Desde Madrid, al igual que de Algeciras, Cartagena y Murcia, parten servicios diarios hasta el Principado. Por su parte, Galicia ofrece salidas los martes y jueves en un servicio que se detiene en Porriño, Vigo, Pontevedra, Soutelo, Carballino, Orense, Xinzo de Limia, Verín, Puebla de Sanabria, Benavente, Tordesillas, Valladolid, Palencia, Burgos, Logroño y Tudela, en tanto que el recorrido a la inversa se realiza los jueves y domingos.
En el seno del territorio andorrano, las líneas de autocar son el mejor medio para desplazarse por el país si no se tiene automóvil. La mayor parte de los servicios que enlazan a las siete Parroquias que componen Andorra, parten y retornan de la capital, hecho natural si se consideran las dimensiones del Principado.
Automóvil
Sin lugar a dudas, el automóvil es el mejor medio para conocer este paraíso montañoso. Las carreteras se encuentran en muy buen estado, además de ser seguras y económicas. En realidad se trata de una sola carretera principal que sigue un trazado similar al del Río Valira, formando una especie de "Y". De ella se derivan caminos secundarios hacia cada una de las Parroquias y Estaciones de Esquí. Los recorridos son cortos dadas las dimensiones del país; además, el paisaje es inmejorable, convirtiendo el traslado en un momento tan espectacular y valioso como la llegada al destino final. Como inconveniente tiene que, en las ciudades, especialmente en Andorra la Vella, el tráfico se vuelve insoportable y es necesario resignarse de antemano a pasar buen tiempo atrapado en los atascos que constituyen la cotidianeidad de estas ciudades colapsadas por el importante flujo de coches.
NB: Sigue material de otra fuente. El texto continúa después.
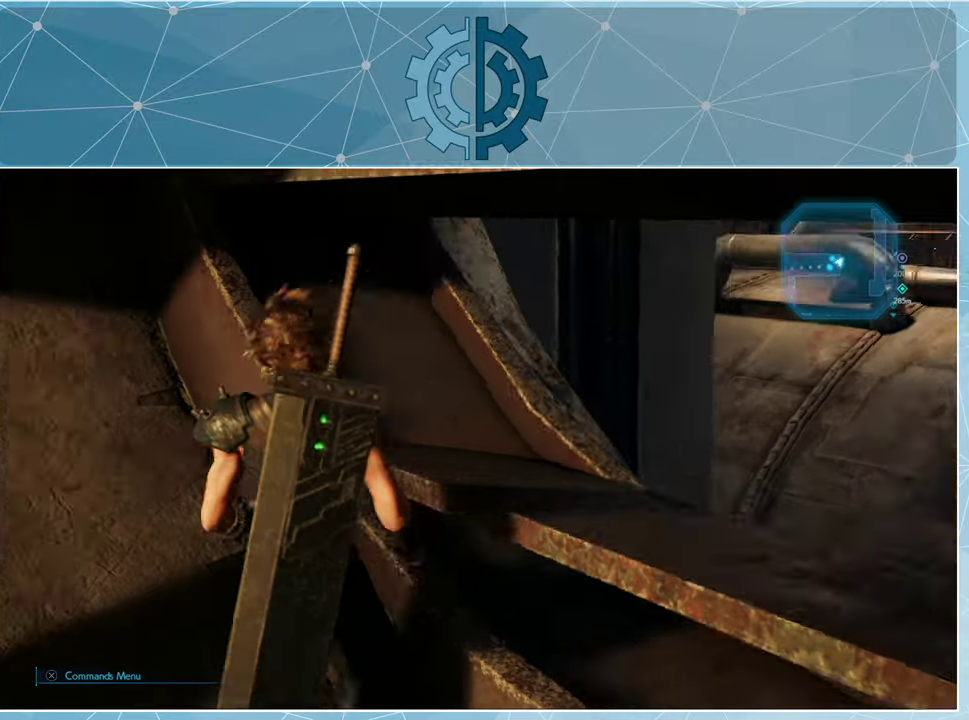
{"buttons": [], "left_stick": "up-left", "right_stick": "left", "events": [[166, "left_stick", "left"], [366, "left_stick", "up-left"]]}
El uso del taxi como medio alternativo se encuentra bastante desarrollado en el Principado. Si se viaja en grupos pequeños, es factible y rentable alquilar un taxi para hacer los traslados de una ciudad o aldea a otra. Dentro de Andorra existen compañías de taxis que se encargan de promover estos servicios. Por su parte, Barcelona, Lleida y Andalucía ofrecen un servicio especial para estas circunstancias que incluyen en sus tarifas el viaje España-Andorra con la ventaja de que los viajeros pueden, dentro de ciertos límites, definir los horarios y paradas de acuerdo a sus particulares necesidades.